The lists of identified proteins were filtered to eliminate known contaminants and reverse hits. Normalized H/L ratios were analyzed via Perseus (version 1.5.0.6). Statistical analysis was performed using the Significance B outlier test where statistical significance based on magnitude fold-change was established at p < 0.05. To look for proteins that changed over time we considered Intensity L and Intensity H normalized by the correspondent Summed Intensity and the statistical ANOVA test analysis was done using Perseus (ver. 1.5.0.6) with p < 0.01. All proteomic data as raw files, total proteins, and peptides identified with relative intensities and search parameters have been loaded into Peptide Atlas repository (ftp://PASS01009:PJ3566i@ftp.peptideatlas.org/). To obtain approximations for absolute protein quantities we followed a MaxLFQ label-free quantification strategy, as described (Cox et al., 2014). We then assessed the relative abundance of total protein per subcellular compartment, i.e. cytosol, nucleus, mitochondrion, ER, and other organelles, as well as μs, as well as the relative abundance of protein species, including or excluding μs, within the ER as detailed in the legend of Supplementary File 1.
ACKNOWLEDGEMENTS
We thank Drs Bernhard Gendtner, Frank Park, David Ron, and Johannes Buchner for sharing plasmids or reagents. We thank Dr Caterina Valetti for her advice on immunoblotting of ATF6α, Dr Céline Schaeffer for her advice on the use of Phos-tag, Dr John Christiansson for help with RNA silencing, and Dr Andrew Basset for gRNA design.
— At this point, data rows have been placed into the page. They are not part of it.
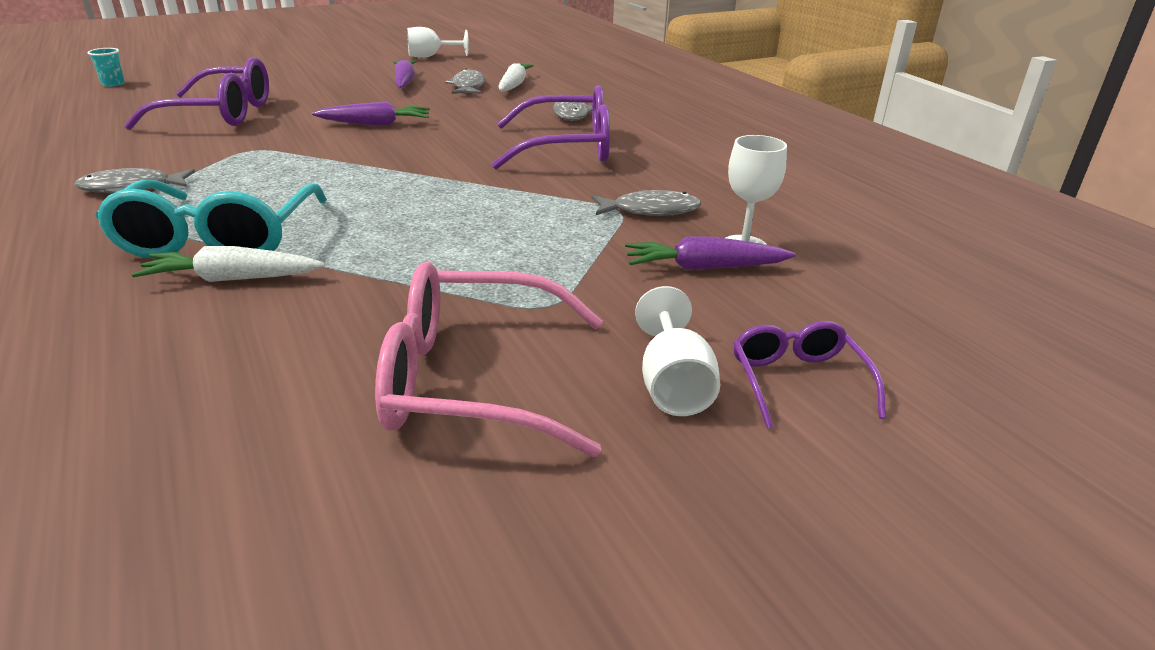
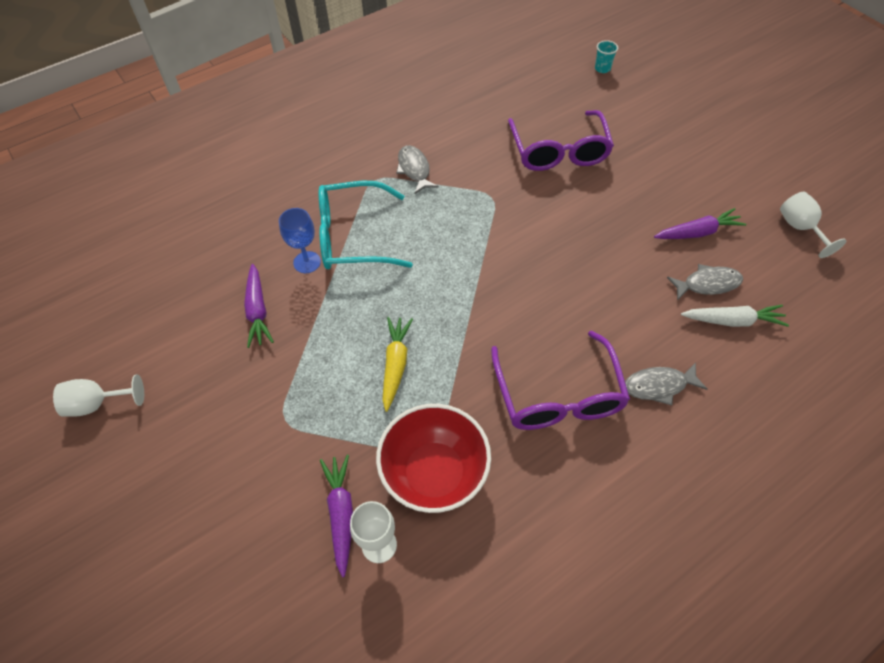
camera: 85 degrees right, 25 degrees up
white carrot [132,246,325,282] -> blue goblet [279,208,321,273]
purple carrot [312,102,430,126] -> purple carrot moved to [244,264,274,348]
pink glasses [375,262,603,457] -> none
grey fish [592,190,701,216] -> red bowl [376,404,491,513]
white goblet [635,286,720,416] -> white goblet moved to [53,374,144,417]
purple glasses [733,321,886,429] -> none
none -> yellow carrot [382,317,413,412]

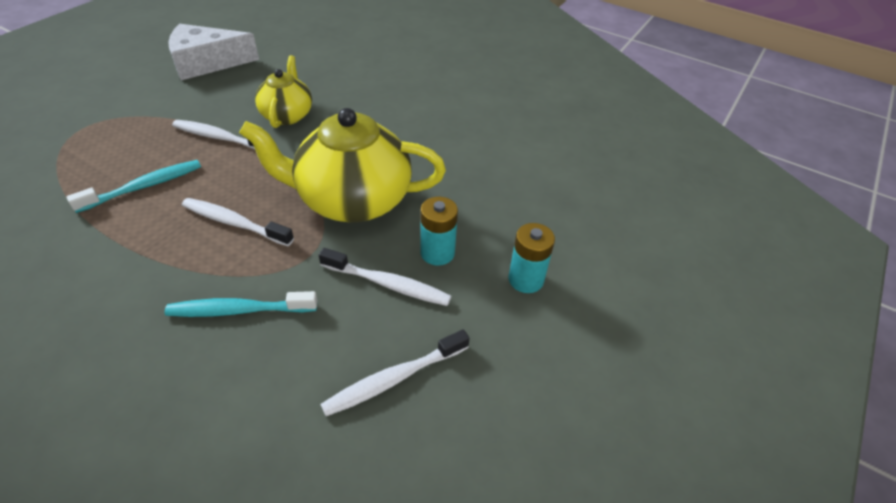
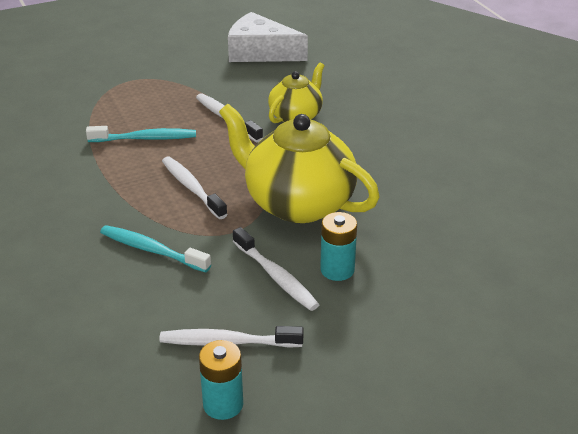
camera: 35 degrees right, 10 degrees down
turquoise battery [509,223,555,293] -> turquoise battery moved to [199,340,243,420]

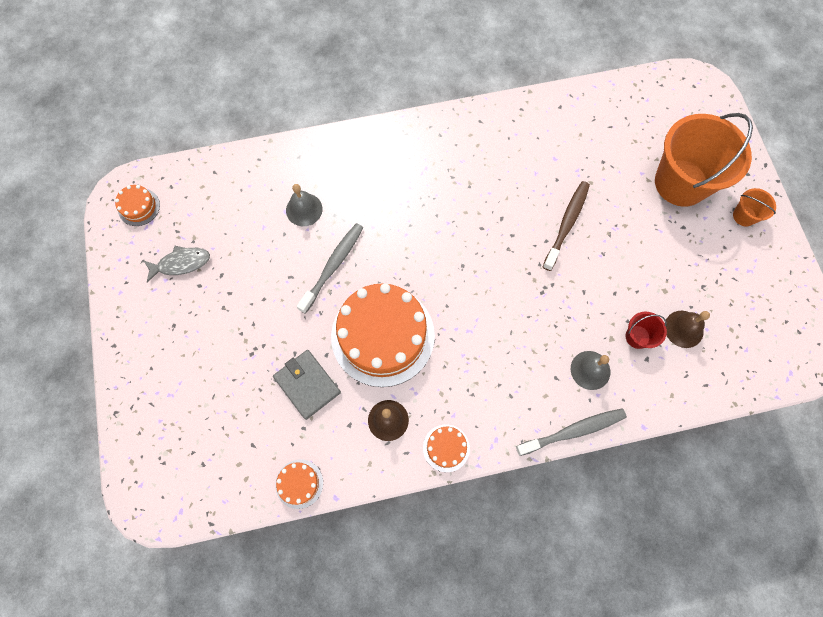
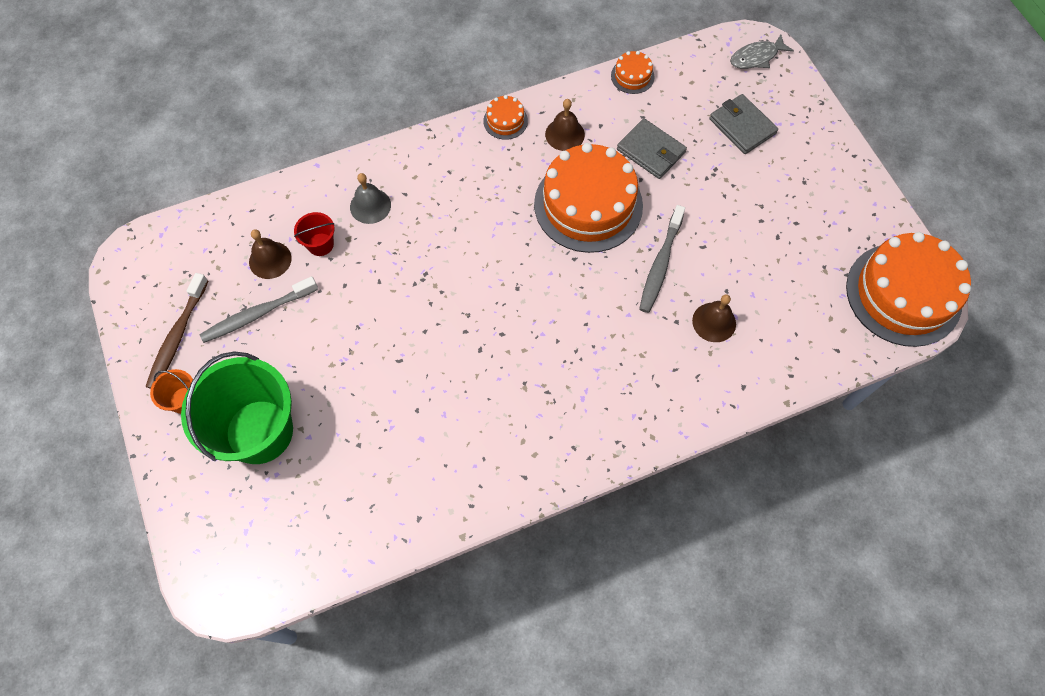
camera: 170 degrees right, 5 degrees down
orange cake [115,185,160,226] -> orange cake [846,232,971,347], size x2.33
grey fish [143,246,210,283] -> grey fish moved to [730,34,794,69]
grey bell [286,184,323,226] -> brown bell [692,294,736,342]
grey toothbrush [516,408,627,456] -> grey toothbrush moved to [199,276,318,343]
brown toothbrush [543,181,590,271] -> brown toothbrush moved to [145,273,208,389]
orange bucket [655,113,753,207] -> green bucket [181,352,293,464]
none -> grey wallet [710,94,778,154]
All members of the ALEMBIC imaging facility and the Anna Rubartelli, Paola Panina, Sitia, Bachi and Van Anken labs are acknowledged for stimulating discussions and advice. We thank Drs Maurizio Molinari, Alison Forrester, John Christiansson, Tomás Aragón, and Luca Rampoldi for proofreading of the manuscript.
COMPETING INTERESTS
The authors declare no competing interests.